One of the most classic topics of romance and adventure movies is that of the hero who wants to conquer his romantic interest but they don’t finish confirming their union. Either because they go at different speeds, or because other characters enter the plot that entangle, in the end that unresolved tension is the locomotive of the argument. It happens in a classic soap opera, in any fashion series and, of course, in life.

The story gets more interesting the closer the conflict gets. Didn’t the audience turn upside down at the 2021 season finale because Hamilton and Verstappen were going to collide? Isn’t that the cheap writer’s trick that they use over and over again at Netflix in their criticized (but consumed) series ‘Drive To Survive’ that has become a worldwide mass phenomenon? Right now Alpine is close to that happening. Alonso has always been superior to his rivals except on a few occasions (of thirteen teammates, only two have finished a season ahead of him in points), leaving the fratricidal struggle that in other teams generated rivers and rivers of ink away from him. Only in 2007, with that dramatic epic that was the McLaren of Ron Dennis and the rookie Lewis Hamilton, the fight between two identical cars put together one of the best rivalry stories ever experienced in competition.

Now that he is an old workhorse who begins to glimpse his near future as a Percheron, Alonso has to deal with a young colt who is willing to do anything to prove his worth. In 2021, despite his victory (achieved largely thanks to Alonso himself), Ocon ended up giving up in the World Cup standings. Now that two races have gone by, and to a large extent because of the abandonment in Arabia, he has stood out minimally from the Spanish and he intends that it be so. He already showed him in those laps in Jeddah that he is not going to keep anything to himself, no matter how much they wear the same overalls.

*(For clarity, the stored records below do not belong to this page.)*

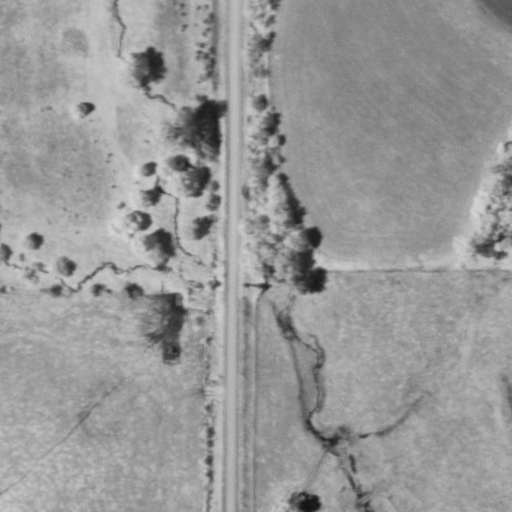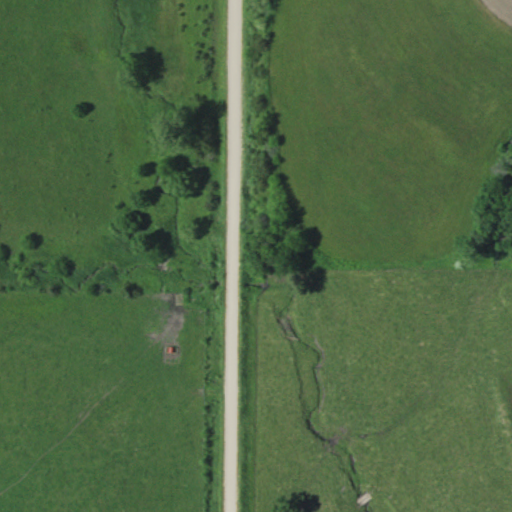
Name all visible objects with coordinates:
road: (231, 255)
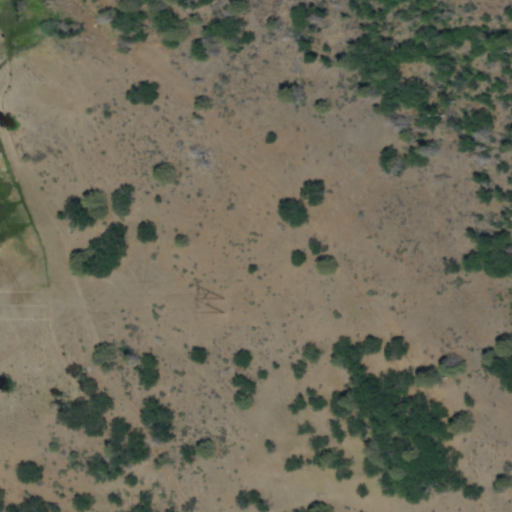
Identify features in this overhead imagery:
power tower: (225, 300)
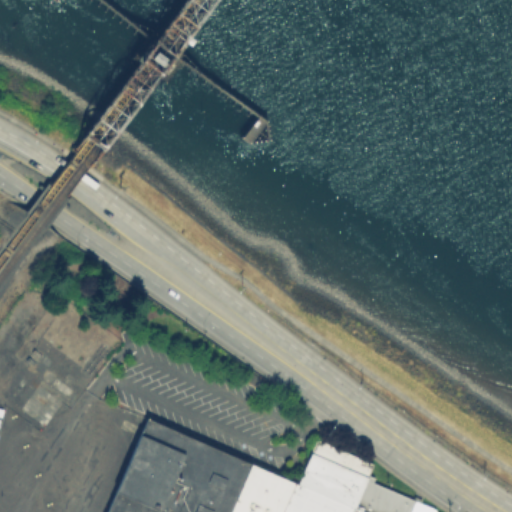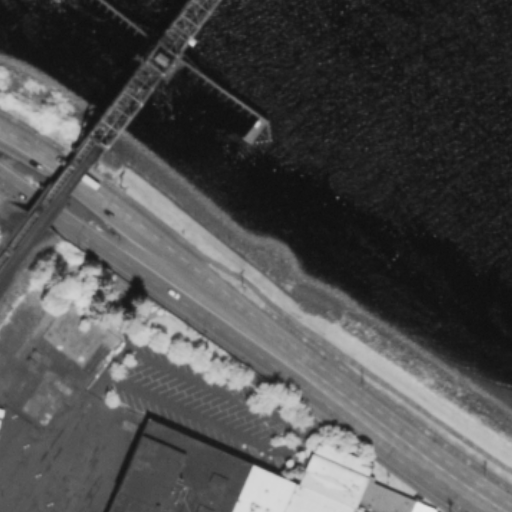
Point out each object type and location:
railway: (109, 108)
railway: (118, 111)
road: (78, 183)
road: (7, 190)
road: (64, 222)
railway: (14, 235)
railway: (18, 246)
road: (158, 267)
road: (256, 291)
road: (228, 317)
road: (200, 381)
road: (319, 414)
road: (208, 419)
road: (385, 432)
road: (109, 442)
building: (243, 480)
building: (249, 481)
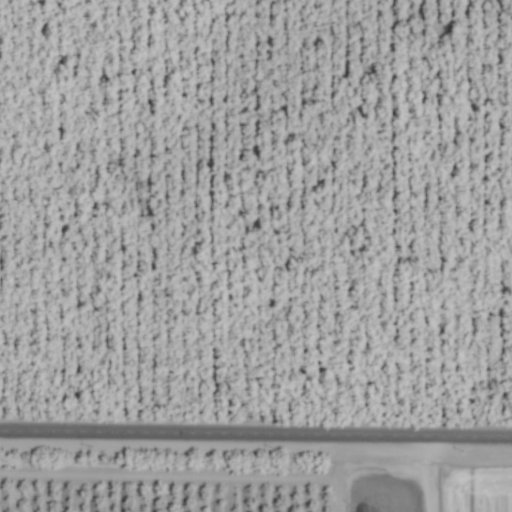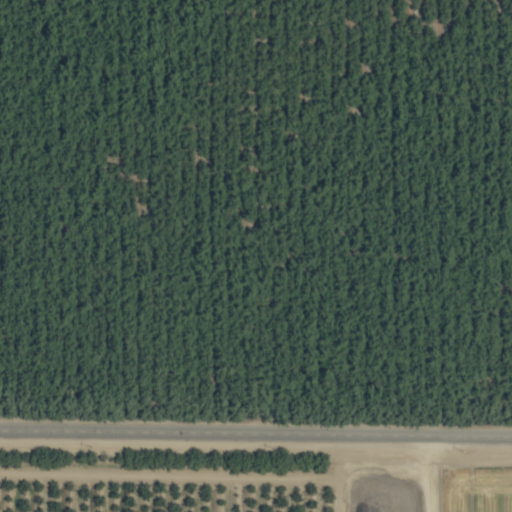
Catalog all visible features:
crop: (256, 256)
road: (255, 428)
road: (347, 471)
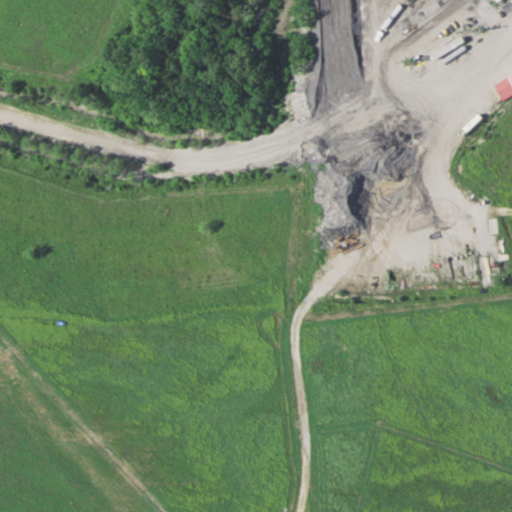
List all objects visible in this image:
building: (505, 87)
road: (268, 154)
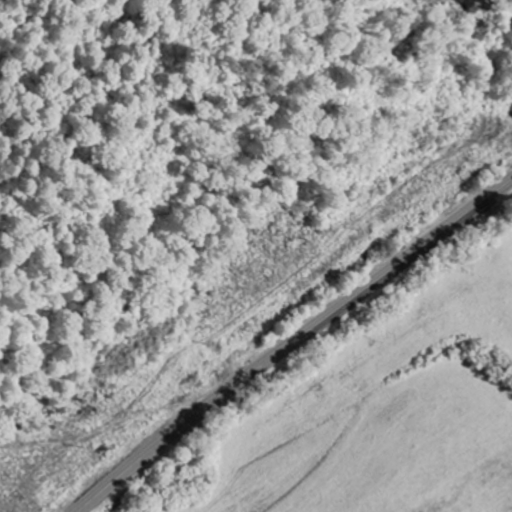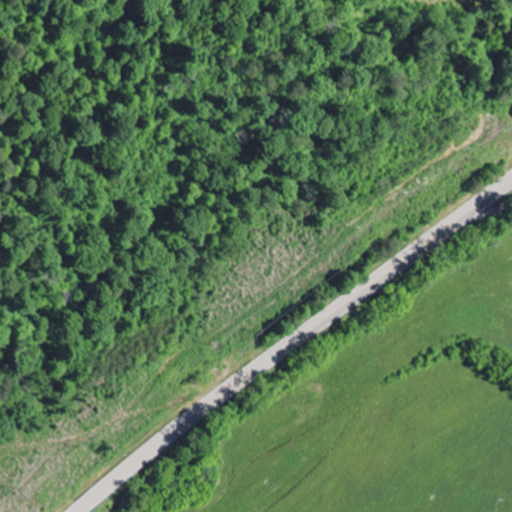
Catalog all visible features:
road: (291, 342)
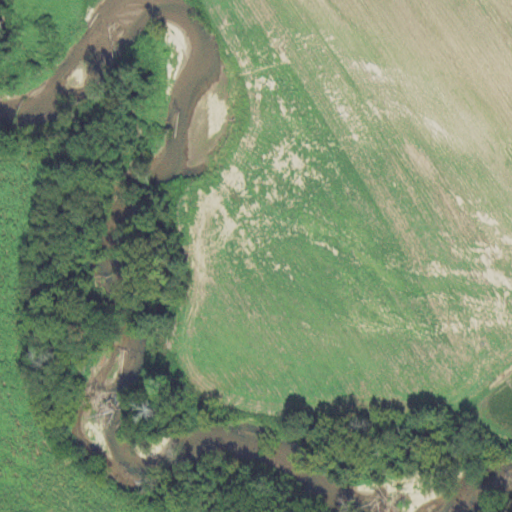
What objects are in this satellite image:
river: (121, 292)
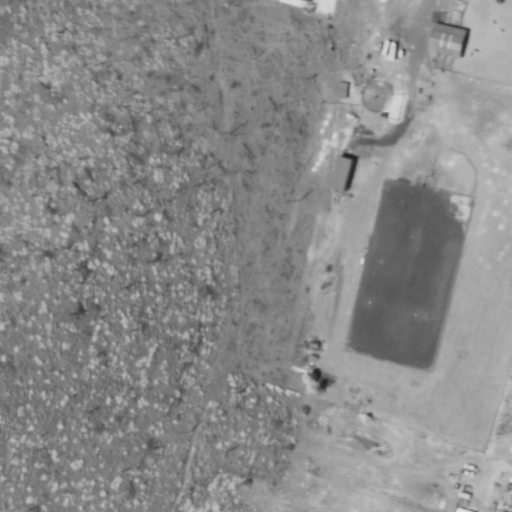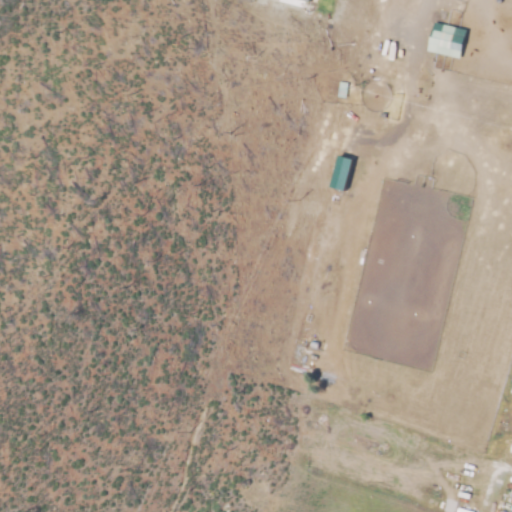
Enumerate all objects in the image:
building: (308, 0)
building: (310, 1)
building: (446, 39)
building: (447, 40)
building: (342, 173)
road: (342, 484)
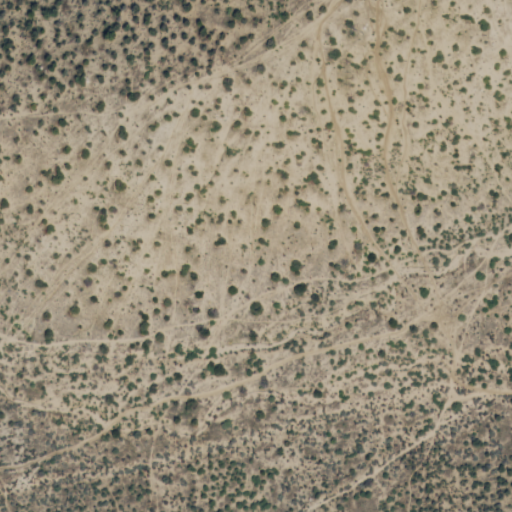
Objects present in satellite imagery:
road: (466, 280)
road: (259, 300)
road: (255, 377)
road: (413, 450)
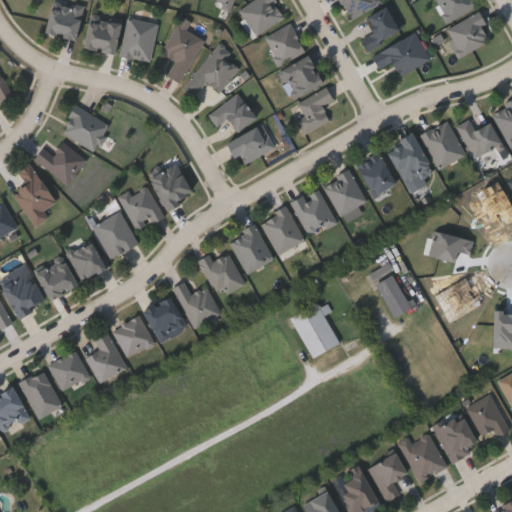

Do not forget, however, that Alonso shows no mercy. All the colleagues he has had have ended up wanting him to leave, and not because their relationship was bad or because he bullied them, something that has been installed in the collective imagination due to the media speakers, mainly British, determined to use the legend black on the two-time world champion. Alonso is a competitive animal like few others and if Ocon wants to battle, the man from Oviedo will respond. Let the young Frenchman not forget that glory follows virtue as if it were its shadow. Cicero already said it, so if he wants to be remembered, perhaps he shouldn’t mortgage his options in fratricidal fights that, deep down, can only waste time on the Alpine project.